- Born: Jack Smith Bow, London, England
- Occupation: online streamer
- Organization: Kick

Kick information
- Channel: gymskin;
- Years active: 2025–present

= Gymskin =

British live streamer (born 1994)

Jack Smith, better known as Gymskin, is an English online streamer and influencer. He is known primarily for his Kick livestreams, and for his following on TikTok, where he has amassed over 1.3 million followers.

== Early life ==
Smith was born in the East End of London. He grew up in various parts of East London, including Bow, Newham, and Dagenham before moving to Brentwood.

== Career ==
Gymskin began his online presence as a fitness influencer, posting gym and looksmaxxing content, from which his online alias derives. He later pivoted to livestreaming on Kick, where he mainly films content walking through English towns and cities, especially his hometown of London and its eastern/Essex suburbs, often filming at Liverpool Street Station. He is known for his Cockney accent and use of the phrase “showing my boat race” when streaming in public. Clips from his streams are widely shared across TikTok and Instagram.
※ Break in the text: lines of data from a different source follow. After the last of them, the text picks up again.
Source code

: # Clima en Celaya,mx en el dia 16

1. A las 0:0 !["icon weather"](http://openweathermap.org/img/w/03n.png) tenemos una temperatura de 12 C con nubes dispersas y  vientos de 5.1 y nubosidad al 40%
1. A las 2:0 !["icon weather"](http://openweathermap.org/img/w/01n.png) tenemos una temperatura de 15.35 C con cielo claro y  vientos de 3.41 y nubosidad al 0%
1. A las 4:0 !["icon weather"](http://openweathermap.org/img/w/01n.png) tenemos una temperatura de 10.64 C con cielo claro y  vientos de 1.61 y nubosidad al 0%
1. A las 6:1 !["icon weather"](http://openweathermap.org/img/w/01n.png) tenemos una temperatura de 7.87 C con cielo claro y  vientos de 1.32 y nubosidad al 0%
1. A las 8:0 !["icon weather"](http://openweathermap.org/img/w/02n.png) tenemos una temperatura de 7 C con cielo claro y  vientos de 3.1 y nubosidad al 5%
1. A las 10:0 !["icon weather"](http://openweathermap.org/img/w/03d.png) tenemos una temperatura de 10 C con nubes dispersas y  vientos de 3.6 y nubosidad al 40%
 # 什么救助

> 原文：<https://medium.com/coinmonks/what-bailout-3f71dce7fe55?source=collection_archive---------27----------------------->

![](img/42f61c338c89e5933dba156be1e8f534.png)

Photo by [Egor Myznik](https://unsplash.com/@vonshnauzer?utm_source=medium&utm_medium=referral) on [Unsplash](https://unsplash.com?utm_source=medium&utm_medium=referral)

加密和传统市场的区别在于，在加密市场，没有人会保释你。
He has also released music on Spotify and is known for a recurring segment in which he reviews coffee, often criticising baristas for having "burnt the bean".

In early 2026, Gymskin went viral after a video of him dancing to Madonna's 1985 single "Into the Groove" spread widely across social media. The video spawned the "follow that tune" TikTok trend and drove a significant resurgence in the song's chart performance, with "Into the Groove" re-entering the UK Singles Chart Top 20 for the first time in over 40 years, peaking at number 17 in March 2026.